The researchers successfully differentiated the functional roles of two types of hydrogenases – one bound to the cell’s membrane, and a soluble one in the cytoplasm – that help metabolize hydrogen and drive CO2 fixation. While the soluble hydrogenase is known to be critical for metabolizing hydrogen, the researchers found that the membrane-bound hydrogenase, while less important, actually facilitates the process and makes it more efficient.

In addition, the researchers obtained the first experimental evidence that the bacteria can uptake a large amount of electrons from semiconductor photocatalysts. The team measured the electron current and found it be three orders of magnitude larger than what scientists previously thought, which suggests that future bacteria strains could be engineered to improve the efficiency of energy conversion.

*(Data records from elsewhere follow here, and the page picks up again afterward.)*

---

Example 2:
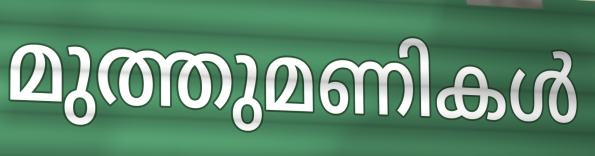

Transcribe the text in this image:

മുത്തുമണികൾ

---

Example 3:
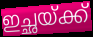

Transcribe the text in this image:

ഇച്ഛയ്ക്ക്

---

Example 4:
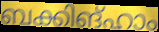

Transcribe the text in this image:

ബക്കിങ്ഹാം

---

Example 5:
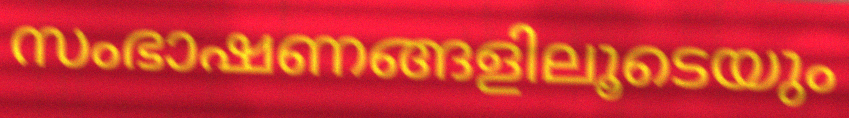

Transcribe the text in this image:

സംഭാഷണങ്ങളിലൂടെയും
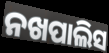
ନଖପାଲିସ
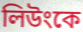
লিউংকে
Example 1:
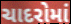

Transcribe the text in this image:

ચાદરોમાં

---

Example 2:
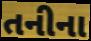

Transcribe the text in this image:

તનીના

The researchers also discovered that membrane-bound and soluble hydrogenases play an important role in mediating the electron transport from the semiconductor into the cell. Meanwhile, not only can the cell accept electrons; it can also spit them out in the opposite direction, without the assistance of hydrogenases.

The imaging platform is generalizable enough that it can be used to study other biological-inorganic systems, including yeast, and for other processes, such as nitrogen fixation and pollutant removal.

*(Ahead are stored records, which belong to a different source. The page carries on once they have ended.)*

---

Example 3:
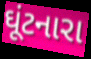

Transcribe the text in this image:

ઘૂંટનારા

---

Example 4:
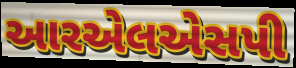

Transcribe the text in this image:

આરએલએસપી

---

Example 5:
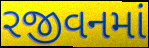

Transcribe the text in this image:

રજીવનમાં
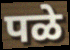
पळे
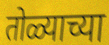
तोळ्याच्या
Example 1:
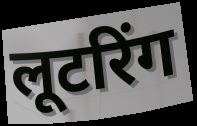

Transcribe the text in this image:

“Our multimodal imaging platform is powerful, but it of course has its own limits,” Chen said. “We can image and study proteins, but our approach does not allow us to analyze small molecule compositions. And so one can think about further integrating our approach with other techniques – for example, nanoscale mass spectrometry – so it would be really powerful. We’re not there yet.”

Co-authors include Hanrath and Barstow; postdoctoral researcher Youngchan Park; doctoral students Zhiheng Zhao, Tianlei Yan, Farshid Salimijazi, and Mokshin Suri; Danielle H. Francis, M.S. ’17; Won Jung, Ph.D. ’18; former postdoctoral researcher Wenjie Li; and laboratory technician Brooke Pian ’13.

The research was supported by the DOE’s Biomolecular Characterization and Imaging Science program.

The researchers made use of the Cornell Center for Materials Research Shared Facilities, which is supported through the National Science Foundation’s MRSEC program.